• Study material

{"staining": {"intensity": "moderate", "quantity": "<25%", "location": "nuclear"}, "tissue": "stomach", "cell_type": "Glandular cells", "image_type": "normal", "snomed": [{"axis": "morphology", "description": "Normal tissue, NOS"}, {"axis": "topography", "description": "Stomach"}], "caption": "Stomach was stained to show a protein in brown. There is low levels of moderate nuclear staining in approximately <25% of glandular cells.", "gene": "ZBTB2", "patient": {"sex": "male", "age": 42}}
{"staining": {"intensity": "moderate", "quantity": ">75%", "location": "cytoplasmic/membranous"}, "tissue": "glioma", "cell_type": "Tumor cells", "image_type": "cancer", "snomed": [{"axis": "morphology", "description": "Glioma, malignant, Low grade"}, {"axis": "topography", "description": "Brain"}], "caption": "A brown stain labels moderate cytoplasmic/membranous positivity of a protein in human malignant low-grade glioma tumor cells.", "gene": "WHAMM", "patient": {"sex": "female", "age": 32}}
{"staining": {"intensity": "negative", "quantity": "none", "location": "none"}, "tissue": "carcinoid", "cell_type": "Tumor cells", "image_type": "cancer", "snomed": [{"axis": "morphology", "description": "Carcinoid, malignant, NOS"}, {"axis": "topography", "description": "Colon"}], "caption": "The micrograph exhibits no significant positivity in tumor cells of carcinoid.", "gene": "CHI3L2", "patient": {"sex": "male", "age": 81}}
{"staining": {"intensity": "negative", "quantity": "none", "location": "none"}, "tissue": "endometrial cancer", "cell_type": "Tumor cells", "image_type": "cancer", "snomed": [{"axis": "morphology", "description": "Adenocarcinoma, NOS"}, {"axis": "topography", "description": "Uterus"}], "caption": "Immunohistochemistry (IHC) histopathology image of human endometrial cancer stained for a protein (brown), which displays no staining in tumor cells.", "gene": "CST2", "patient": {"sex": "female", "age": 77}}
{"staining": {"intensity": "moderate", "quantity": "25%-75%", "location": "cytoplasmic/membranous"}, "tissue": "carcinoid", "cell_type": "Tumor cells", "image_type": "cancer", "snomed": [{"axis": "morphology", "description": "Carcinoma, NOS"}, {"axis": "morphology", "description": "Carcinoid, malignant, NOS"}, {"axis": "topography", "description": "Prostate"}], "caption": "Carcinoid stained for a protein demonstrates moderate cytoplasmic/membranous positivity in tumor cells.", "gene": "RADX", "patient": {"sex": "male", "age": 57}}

• Task to complete
Would you report every line of the entries above containing the word "negative"?

• Output below
{"staining": {"intensity": "negative", "quantity": "none", "location": "none"}, "tissue": "carcinoid", "cell_type": "Tumor cells", "image_type": "cancer", "snomed": [{"axis": "morphology", "description": "Carcinoid, malignant, NOS"}, {"axis": "topography", "description": "Colon"}], "caption": "The micrograph exhibits no significant positivity in tumor cells of carcinoid.", "gene": "CHI3L2", "patient": {"sex": "male", "age": 81}}
{"staining": {"intensity": "negative", "quantity": "none", "location": "none"}, "tissue": "endometrial cancer", "cell_type": "Tumor cells", "image_type": "cancer", "snomed": [{"axis": "morphology", "description": "Adenocarcinoma, NOS"}, {"axis": "topography", "description": "Uterus"}], "caption": "Immunohistochemistry (IHC) histopathology image of human endometrial cancer stained for a protein (brown), which displays no staining in tumor cells.", "gene": "CST2", "patient": {"sex": "female", "age": 77}}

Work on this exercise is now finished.